Em 2013, o técnico Bernardo Rocha de Resende, o Bernardinho, reuniu o mais alto grupo masculino da história do vôlei brasileiro, com média de 1,99 metro e oito atletas com mais de 2 metros de altura. O mais esticado deles (e também do vôlei do País), o oposto Renan Buiatti, 23 anos, bate o topo do telhado na marca de 2,17 metro da régua. A chamada geração de prata masculina, de William, Bernard, Renan & Cia, segunda colocada nas Olimpíadas de Los Angeles 1984, tinha média de altura de 1,90,7 metro na equipe titular e de 191,5 entre todos os convocados. Vinte e oito anos depois, o grupo de Londres 2012, também prata, marcou 2,00,7 metros (dois metros e sete décimos de centímetros) entre os titulares e 1,98,5 centímetros (1,98 metro mais meio centímetro) no total de convocados.

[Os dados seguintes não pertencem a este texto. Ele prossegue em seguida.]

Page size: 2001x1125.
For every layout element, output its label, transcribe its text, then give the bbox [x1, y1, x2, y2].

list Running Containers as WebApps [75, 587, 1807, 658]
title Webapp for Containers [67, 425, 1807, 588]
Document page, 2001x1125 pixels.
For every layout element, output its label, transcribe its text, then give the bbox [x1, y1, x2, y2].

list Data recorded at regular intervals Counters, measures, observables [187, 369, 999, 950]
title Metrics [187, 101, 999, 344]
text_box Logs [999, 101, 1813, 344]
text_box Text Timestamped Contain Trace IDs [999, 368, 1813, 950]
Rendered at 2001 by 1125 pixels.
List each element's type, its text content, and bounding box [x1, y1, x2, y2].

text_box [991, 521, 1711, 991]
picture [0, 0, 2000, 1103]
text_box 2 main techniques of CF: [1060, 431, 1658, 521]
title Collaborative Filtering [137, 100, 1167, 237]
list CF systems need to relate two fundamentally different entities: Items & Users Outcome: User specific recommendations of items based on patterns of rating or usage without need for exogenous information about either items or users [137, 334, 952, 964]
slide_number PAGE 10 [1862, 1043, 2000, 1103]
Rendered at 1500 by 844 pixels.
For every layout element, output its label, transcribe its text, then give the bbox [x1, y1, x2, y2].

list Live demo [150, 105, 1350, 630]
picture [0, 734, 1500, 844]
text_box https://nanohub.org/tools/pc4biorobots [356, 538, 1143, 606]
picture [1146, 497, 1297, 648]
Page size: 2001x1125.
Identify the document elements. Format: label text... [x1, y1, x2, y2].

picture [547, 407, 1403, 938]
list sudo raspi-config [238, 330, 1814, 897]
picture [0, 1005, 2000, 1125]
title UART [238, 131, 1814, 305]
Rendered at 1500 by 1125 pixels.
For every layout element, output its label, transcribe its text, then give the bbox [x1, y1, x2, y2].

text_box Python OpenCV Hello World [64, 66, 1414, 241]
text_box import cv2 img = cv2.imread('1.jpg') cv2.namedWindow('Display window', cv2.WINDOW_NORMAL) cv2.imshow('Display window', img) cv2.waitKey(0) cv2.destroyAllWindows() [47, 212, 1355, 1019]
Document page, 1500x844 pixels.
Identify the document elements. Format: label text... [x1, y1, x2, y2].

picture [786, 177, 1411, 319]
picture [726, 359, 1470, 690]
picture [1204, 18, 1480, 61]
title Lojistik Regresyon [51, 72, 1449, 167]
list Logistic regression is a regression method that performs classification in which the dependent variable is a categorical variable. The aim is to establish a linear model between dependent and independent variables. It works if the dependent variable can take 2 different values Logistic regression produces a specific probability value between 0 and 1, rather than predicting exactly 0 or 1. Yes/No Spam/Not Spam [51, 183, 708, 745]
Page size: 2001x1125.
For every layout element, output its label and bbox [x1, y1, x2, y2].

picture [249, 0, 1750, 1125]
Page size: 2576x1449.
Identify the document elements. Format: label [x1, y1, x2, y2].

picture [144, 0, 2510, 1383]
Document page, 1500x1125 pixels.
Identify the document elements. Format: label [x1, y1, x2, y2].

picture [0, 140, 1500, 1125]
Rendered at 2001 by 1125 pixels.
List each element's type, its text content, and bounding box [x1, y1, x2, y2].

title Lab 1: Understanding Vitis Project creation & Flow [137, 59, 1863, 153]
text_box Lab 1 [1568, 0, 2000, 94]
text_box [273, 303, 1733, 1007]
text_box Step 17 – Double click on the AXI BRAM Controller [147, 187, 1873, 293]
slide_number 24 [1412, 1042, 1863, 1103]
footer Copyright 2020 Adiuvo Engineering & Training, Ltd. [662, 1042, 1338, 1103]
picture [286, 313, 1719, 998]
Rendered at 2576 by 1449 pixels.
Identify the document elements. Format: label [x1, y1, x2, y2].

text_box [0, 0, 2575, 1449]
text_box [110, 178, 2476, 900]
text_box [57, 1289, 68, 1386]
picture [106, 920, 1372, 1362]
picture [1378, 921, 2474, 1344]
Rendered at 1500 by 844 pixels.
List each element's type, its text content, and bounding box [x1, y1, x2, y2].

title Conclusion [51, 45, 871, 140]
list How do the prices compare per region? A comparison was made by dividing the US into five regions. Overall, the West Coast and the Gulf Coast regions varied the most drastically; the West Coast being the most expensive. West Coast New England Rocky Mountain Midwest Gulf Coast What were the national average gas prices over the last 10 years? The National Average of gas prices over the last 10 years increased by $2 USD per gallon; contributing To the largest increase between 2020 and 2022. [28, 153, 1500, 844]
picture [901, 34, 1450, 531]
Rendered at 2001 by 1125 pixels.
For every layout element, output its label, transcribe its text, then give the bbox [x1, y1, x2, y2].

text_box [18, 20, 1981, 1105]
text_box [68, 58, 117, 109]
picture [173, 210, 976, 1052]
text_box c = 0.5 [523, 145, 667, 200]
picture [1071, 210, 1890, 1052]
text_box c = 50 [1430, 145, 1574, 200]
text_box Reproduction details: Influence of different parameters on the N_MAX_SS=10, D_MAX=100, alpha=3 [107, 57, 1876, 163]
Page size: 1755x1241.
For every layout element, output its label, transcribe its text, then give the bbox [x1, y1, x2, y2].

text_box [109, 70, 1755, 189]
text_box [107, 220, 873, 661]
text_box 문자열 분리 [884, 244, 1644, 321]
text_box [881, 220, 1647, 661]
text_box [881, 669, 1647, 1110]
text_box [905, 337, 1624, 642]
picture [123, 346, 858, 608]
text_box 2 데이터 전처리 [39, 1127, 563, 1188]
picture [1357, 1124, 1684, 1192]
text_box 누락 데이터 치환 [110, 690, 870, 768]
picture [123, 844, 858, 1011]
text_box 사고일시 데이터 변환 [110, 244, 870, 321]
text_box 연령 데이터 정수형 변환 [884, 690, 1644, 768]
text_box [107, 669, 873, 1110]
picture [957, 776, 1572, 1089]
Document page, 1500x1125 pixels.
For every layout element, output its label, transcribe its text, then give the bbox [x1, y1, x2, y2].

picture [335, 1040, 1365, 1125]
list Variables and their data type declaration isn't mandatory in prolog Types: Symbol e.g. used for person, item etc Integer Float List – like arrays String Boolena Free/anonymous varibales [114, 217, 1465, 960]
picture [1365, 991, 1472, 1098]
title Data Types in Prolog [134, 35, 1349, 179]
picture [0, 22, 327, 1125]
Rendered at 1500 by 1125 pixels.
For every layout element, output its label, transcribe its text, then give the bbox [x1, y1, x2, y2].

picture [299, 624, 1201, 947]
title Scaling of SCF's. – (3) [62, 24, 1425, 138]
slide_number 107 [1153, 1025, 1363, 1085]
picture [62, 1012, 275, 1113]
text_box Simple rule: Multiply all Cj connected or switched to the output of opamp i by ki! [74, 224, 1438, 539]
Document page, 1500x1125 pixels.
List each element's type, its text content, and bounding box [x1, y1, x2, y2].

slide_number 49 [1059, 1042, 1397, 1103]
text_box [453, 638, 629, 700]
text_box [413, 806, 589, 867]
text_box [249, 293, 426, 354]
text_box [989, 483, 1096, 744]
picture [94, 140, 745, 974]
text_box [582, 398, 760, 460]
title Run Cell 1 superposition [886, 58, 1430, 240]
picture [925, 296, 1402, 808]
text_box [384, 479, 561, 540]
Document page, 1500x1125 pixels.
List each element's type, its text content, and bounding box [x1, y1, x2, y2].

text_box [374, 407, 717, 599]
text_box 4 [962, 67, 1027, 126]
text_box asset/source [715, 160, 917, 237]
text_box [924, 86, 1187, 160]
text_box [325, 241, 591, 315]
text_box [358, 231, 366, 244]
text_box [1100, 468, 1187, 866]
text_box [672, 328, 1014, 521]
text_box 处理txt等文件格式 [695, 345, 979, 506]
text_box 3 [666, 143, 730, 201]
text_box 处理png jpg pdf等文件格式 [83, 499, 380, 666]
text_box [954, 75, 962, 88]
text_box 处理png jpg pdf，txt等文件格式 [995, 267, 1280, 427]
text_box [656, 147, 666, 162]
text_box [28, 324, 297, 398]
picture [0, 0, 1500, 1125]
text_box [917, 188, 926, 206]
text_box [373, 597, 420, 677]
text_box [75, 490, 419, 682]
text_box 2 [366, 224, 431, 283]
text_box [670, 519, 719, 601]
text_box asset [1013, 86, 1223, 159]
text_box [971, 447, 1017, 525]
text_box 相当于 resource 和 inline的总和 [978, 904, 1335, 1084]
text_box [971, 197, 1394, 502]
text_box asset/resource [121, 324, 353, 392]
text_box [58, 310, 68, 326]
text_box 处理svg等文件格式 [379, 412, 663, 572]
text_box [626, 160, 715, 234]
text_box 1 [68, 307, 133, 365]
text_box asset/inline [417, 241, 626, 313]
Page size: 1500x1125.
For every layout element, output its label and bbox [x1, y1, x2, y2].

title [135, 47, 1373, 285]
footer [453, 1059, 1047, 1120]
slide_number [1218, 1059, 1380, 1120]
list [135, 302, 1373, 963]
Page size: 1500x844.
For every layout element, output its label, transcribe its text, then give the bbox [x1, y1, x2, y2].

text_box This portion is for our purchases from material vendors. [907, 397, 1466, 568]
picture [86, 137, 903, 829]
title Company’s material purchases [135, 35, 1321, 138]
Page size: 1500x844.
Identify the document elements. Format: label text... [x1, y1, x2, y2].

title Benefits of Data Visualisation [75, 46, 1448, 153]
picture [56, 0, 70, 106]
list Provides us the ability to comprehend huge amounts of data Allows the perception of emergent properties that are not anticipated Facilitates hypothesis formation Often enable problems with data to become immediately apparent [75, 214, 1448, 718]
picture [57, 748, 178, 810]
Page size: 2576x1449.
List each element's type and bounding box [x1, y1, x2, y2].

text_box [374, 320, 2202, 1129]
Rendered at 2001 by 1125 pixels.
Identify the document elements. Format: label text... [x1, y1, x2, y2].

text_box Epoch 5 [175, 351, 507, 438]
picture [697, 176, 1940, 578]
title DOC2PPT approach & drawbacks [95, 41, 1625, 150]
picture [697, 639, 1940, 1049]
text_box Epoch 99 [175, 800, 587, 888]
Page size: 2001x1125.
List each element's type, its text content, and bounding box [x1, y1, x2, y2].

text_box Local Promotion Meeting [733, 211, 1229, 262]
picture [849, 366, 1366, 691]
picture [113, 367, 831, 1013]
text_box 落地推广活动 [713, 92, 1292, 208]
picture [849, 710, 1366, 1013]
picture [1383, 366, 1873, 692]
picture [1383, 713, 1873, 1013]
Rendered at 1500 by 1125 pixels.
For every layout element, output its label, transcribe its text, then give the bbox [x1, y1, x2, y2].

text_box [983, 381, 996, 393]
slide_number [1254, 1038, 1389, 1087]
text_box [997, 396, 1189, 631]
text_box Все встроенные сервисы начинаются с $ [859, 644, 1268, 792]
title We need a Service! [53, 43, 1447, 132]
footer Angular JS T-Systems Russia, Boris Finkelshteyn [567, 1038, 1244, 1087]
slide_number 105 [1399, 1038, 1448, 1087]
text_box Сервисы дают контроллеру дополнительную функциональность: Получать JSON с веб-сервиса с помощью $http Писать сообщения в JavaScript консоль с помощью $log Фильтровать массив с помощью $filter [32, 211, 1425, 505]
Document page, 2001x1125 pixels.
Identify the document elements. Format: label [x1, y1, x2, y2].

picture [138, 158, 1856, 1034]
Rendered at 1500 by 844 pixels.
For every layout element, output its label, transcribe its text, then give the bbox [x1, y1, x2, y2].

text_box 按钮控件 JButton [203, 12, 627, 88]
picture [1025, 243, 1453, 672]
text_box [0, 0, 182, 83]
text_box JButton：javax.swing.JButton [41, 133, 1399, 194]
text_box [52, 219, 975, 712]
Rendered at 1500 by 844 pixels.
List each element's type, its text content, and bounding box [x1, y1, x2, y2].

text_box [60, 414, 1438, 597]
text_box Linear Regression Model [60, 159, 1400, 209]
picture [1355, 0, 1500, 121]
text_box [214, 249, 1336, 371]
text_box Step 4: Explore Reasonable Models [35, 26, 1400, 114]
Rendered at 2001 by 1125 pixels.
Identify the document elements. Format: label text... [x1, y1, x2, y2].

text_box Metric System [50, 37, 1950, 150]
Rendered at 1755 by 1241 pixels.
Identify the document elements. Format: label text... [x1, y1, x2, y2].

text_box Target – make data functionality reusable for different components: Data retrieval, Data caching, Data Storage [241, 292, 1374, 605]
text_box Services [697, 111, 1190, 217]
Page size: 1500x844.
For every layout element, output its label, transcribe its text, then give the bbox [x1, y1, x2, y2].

Na prática, um salto de dez centímetros. Para que se tenha ideia do quanto isso pode representar em pontos, vitórias e títulos, o diâmetro médio da bola oficial de vôlei, ou seja, a altura interna entre o seu ponto mais alto e o mais baixo, é de 21 centímetros. Isso significa que todos os jogadores ganharam no corpo, na média, no mínimo “meia bola” para somar aos seus talentos, impulsões, características físicas e táticas e, assim, aprimorar bloqueios, cortadas, saques, pancadas e cravadas. Em um jogo cada vez mais resolvido em detalhe, filigrana, raspada de bola no toque e exploração de bloqueio, a conquista é de alta relevância. Mesmo frutos da combinação deste com uma série de outros fatores, os ótimos resultados do vôlei brasileiro em competições nacionais e internacionais nestes 30 anos comprovam a tese.
Outras comparações interessantes: o levantador titular da geração de prata, William, media “apenas” 1,82 metro. O reserva, Bernardo Rocha de Resende, o Bernardinho, atual técnico da seleção masculina, tinha três centímetros a mais, 1,85 metro. Hoje, o levantador titular, Bruno Mossa de Resende, o Bruninho – filho de Bernardinho e da ex-jogadora do vôlei feminino Vera Mossa (1,83 metro) – exibe seu talento em 1,90 metro de corpo. Oito centímetros a mais do que William e cinco além do pai e comandante de seleção.